• _TO DO_
Could you set down every line of text in the data below, character for character, leaving out the pictures?

* * * *

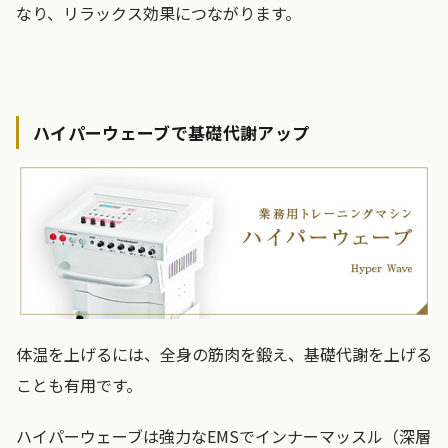
なり、リラックス効果につながります。
ハイパーウェーブで基礎代謝アップ
体温を上げるには、全身の筋肉を鍛え、基礎代謝を上げる
ことも有用です。
ハイパーウェーブは強力なEMSでインナーマッスル（深層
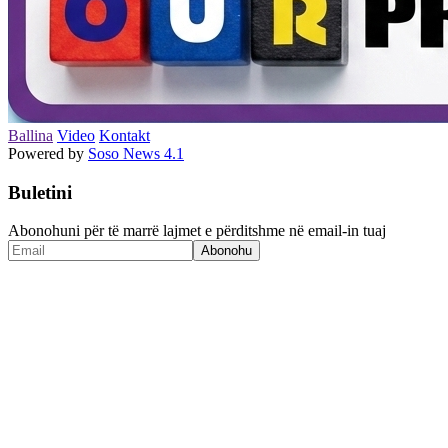
Ballina
Video
Kontakt
Powered by
Soso News 4.1
Buletini
Abonohuni për të marrë lajmet e përditshme në email-in tuaj
Abonohu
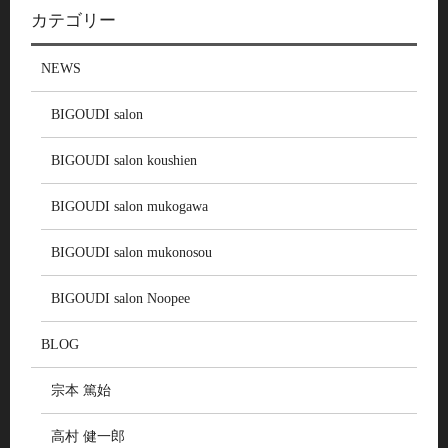
カテゴリー
NEWS
BIGOUDI salon
BIGOUDI salon koushien
BIGOUDI salon mukogawa
BIGOUDI salon mukonosou
BIGOUDI salon Noopee
BLOG
宗本 篤始
高村 健一郎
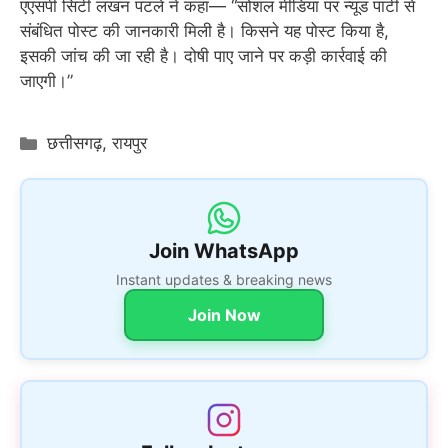
एएसपी सिटी लखन पटले ने कहा— “सोशल मीडिया पर न्यूड पार्टी से
संबंधित पोस्ट की जानकारी मिली है। किसने यह पोस्ट किया है,
इसकी जांच की जा रही है। दोषी पाए जाने पर कड़ी कार्रवाई की
जाएगी।”
Categories
छत्तीसगढ़
,
रायपुर
Join WhatsApp
Instant updates & breaking news
Join Now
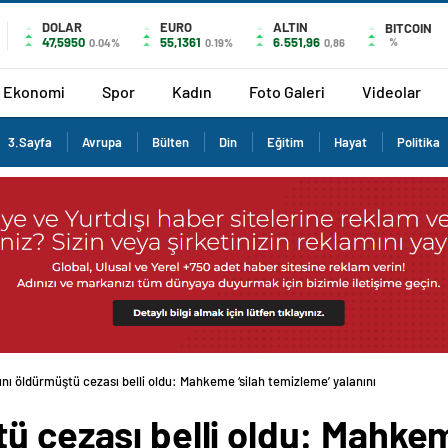
DOLAR
EURO
ALTIN
BITCOIN
47,5950
55,1361
6.551,96
%
0.04%
0.19%
0,86
Ekonomi
Spor
Kadın
Foto Galeri
Videolar
3.Sayfa
Avrupa
Bülten
Din
Eğitim
Hayat
Politika
ını öldürmüştü cezası belli oldu: Mahkeme ‘silah temizleme’ yalanını
ü cezası belli oldu: Mahkem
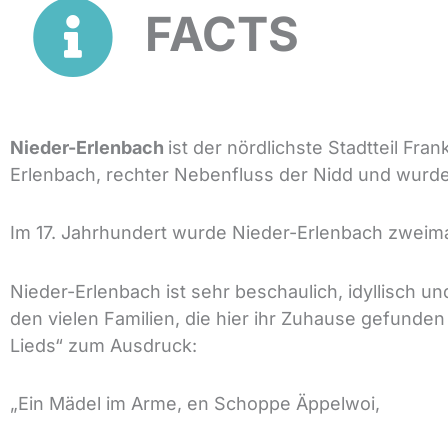
FACTS
Nieder-Erlenbach
ist der nördlichste Stadtteil Fr
Erlenbach, rechter Nebenfluss der Nidd und wurd
Im 17. Jahrhundert wurde Nieder-Erlenbach zweima
Nieder-Erlenbach ist sehr beschaulich, idyllisch un
den vielen Familien, die hier ihr Zuhause gefund
Lieds“ zum Ausdruck:
„Ein Mädel im Arme, en Schoppe Äppelwoi,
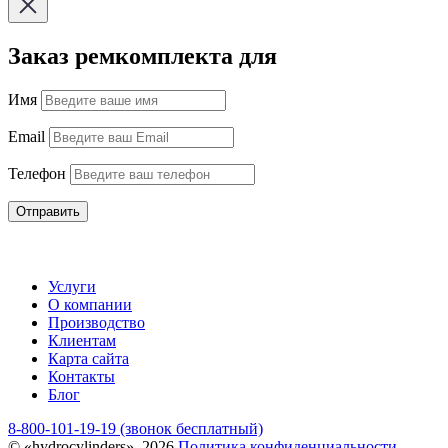
Заказ ремкомплекта для
Имя
Email
Телефон
Отправить
Услуги
О компании
Производство
Клиентам
Карта сайта
Контакты
Блог
8-800-101-19-19 (звонок бесплатный)
© «hydrocylinders», 2026
Политика конфиденциальности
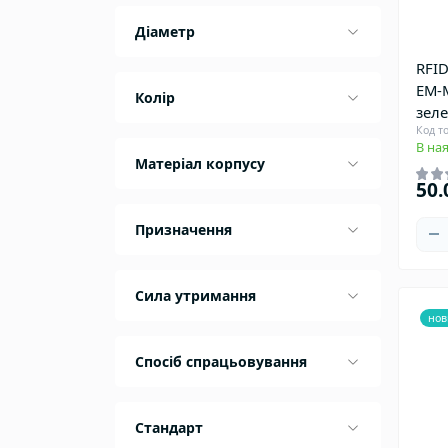
Діаметр
RFID
EM-M
Колір
зеле
Код т
В ная
Матеріал корпусу
50.
Призначення
Сила утримання
нов
Спосіб спрацьовування
Стандарт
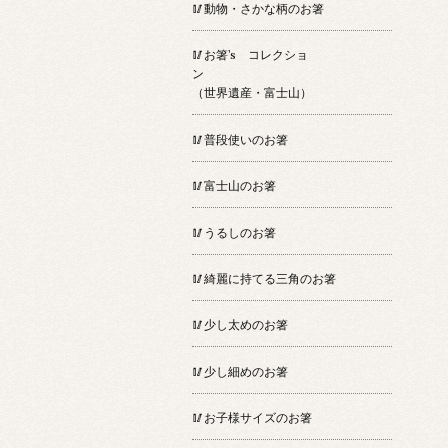
🥢動物・さかな柄のお箸
🥢お箸’s コレクショ
ン
（世界遺産・富士山）
🥢普段使いのお箸
🥢富士山のお箸
🥢うるしのお箸
🥢綺麗に持てる三角のお箸
🥢少し太めのお箸
🥢少し細めのお箸
🥢お子様サイズのお箸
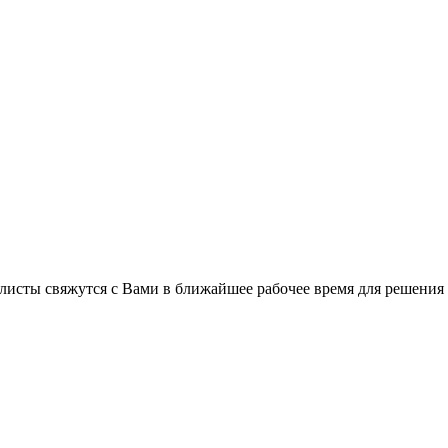
листы свяжутся с Вами в ближайшее рабочее время для решения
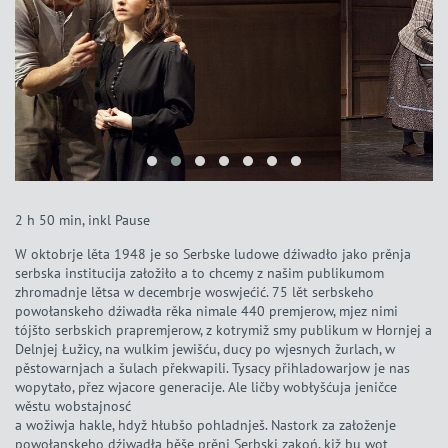
2 h 50 min, inkl Pause
W oktobrje lěta 1948 je so Serbske ludowe dźiwadło jako prěnja
serbska institucija załožiło a to chcemy z našim publikumom
zhromadnje lětsa w decembrje woswjećić. 75 lět serbskeho
powołanskeho dźiwadła rěka nimale 440 premjerow, mjez nimi
tójšto serbskich prapremjerow, z kotrymiž smy publikum w Hornjej a
Delnjej Łužicy, na wulkim jewišću, ducy po wjesnych žurlach, w
pěstowarnjach a šulach překwapili. Tysacy přihladowarjow je nas
wopytało, přez wjacore generacije. Ale ličby wobłyšćuja jeničce
wěstu wobstajnosć
a wožiwja hakle, hdyž hłubšo pohladnješ. Nastork za załoženje
powołanskeho dźiwadła běše prěni Serbski zakoń, kiž bu wot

* * * *

• _TASK ANSWER_
なり、リラックス効果につながります。
ハイパーウェーブで基礎代謝アップ
体温を上げるには、全身の筋肉を鍛え、基礎代謝を上げる
ことも有用です。
ハイパーウェーブは強力なEMSでインナーマッスル（深層
Ballina
Video
Kontakt
Powered by
Soso News 4.1
Buletini
Abonohuni për të marrë lajmet e përditshme në email-in tuaj
Abonohu
カテゴリー
NEWS
BIGOUDI salon
BIGOUDI salon koushien
BIGOUDI salon mukogawa
BIGOUDI salon mukonosou
BIGOUDI salon Noopee
BLOG
宗本 篤始
高村 健一郎
एएसपी सिटी लखन पटले ने कहा— “सोशल मीडिया पर न्यूड पार्टी से
संबंधित पोस्ट की जानकारी मिली है। किसने यह पोस्ट किया है,
इसकी जांच की जा रही है। दोषी पाए जाने पर कड़ी कार्रवाई की
जाएगी।”
Categories
छत्तीसगढ़
,
रायपुर
Join WhatsApp
Instant updates & breaking news
Join Now
DOLAR
EURO
ALTIN
BITCOIN
47,5950
55,1361
6.551,96
%
0.04%
0.19%
0,86
Ekonomi
Spor
Kadın
Foto Galeri
Videolar
3.Sayfa
Avrupa
Bülten
Din
Eğitim
Hayat
Politika
ını öldürmüştü cezası belli oldu: Mahkeme ‘silah temizleme’ yalanını
ü cezası belli oldu: Mahkem
FACTS
Nieder-Erlenbach
ist der nördlichste Stadtteil Fr
Erlenbach, rechter Nebenfluss der Nidd und wurd
Im 17. Jahrhundert wurde Nieder-Erlenbach zweima
Nieder-Erlenbach ist sehr beschaulich, idyllisch un
den vielen Familien, die hier ihr Zuhause gefund
Lieds“ zum Ausdruck:
„Ein Mädel im Arme, en Schoppe Äppelwoi,
Заказ ремкомплекта для
Имя
Email
Телефон
Отправить
Услуги
О компании
Производство
Клиентам
Карта сайта
Контакты
Блог
8-800-101-19-19 (звонок бесплатный)
© «hydrocylinders», 2026
Политика конфиденциальности
Діаметр
RFID
EM-M
Колір
зеле
Код т
В ная
Матеріал корпусу
50.
Призначення
Сила утримання
нов
Спосіб спрацьовування
Стандарт
🥢動物・さかな柄のお箸
🥢お箸’s コレクショ
ン
（世界遺産・富士山）
🥢普段使いのお箸
🥢富士山のお箸
🥢うるしのお箸
🥢綺麗に持てる三角のお箸
🥢少し太めのお箸
🥢少し細めのお箸
🥢お子様サイズのお箸
листы свяжутся с Вами в ближайшее рабочее время для решения
2 h 50 min, inkl Pause
W oktobrje lěta 1948 je so Serbske ludowe dźiwadło jako prěnja
serbska institucija załožiło a to chcemy z našim publikumom
zhromadnje lětsa w decembrje woswjećić. 75 lět serbskeho
powołanskeho dźiwadła rěka nimale 440 premjerow, mjez nimi
tójšto serbskich prapremjerow, z kotrymiž smy publikum w Hornjej a
Delnjej Łužicy, na wulkim jewišću, ducy po wjesnych žurlach, w
pěstowarnjach a šulach překwapili. Tysacy přihladowarjow je nas
wopytało, přez wjacore generacije. Ale ličby wobłyšćuja jeničce
wěstu wobstajnosć
a wožiwja hakle, hdyž hłubšo pohladnješ. Nastork za załoženje
powołanskeho dźiwadła běše prěni Serbski zakoń, kiž bu wot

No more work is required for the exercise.